--- START ---

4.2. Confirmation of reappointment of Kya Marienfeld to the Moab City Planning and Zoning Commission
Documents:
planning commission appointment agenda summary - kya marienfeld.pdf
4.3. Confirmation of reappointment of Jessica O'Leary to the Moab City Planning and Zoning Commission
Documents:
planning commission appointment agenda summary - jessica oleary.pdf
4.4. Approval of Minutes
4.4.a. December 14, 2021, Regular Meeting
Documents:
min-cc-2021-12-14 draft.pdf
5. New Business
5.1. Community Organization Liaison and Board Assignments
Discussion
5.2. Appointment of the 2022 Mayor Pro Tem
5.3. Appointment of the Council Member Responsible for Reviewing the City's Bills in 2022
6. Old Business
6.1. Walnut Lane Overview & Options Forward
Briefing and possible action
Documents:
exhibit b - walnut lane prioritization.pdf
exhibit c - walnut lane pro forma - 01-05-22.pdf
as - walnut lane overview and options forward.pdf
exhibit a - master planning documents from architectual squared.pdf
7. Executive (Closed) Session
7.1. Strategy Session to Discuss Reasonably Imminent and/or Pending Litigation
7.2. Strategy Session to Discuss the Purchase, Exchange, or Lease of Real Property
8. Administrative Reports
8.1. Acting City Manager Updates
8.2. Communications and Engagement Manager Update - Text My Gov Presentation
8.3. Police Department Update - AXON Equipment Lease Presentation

--- END ---

→ **Directions for this task**
For each line above that includes the word "Session", make a copy of that line.

→ **Task response**
7. Executive (Closed) Session
7.1. Strategy Session to Discuss Reasonably Imminent and/or Pending Litigation
7.2. Strategy Session to Discuss the Purchase, Exchange, or Lease of Real Property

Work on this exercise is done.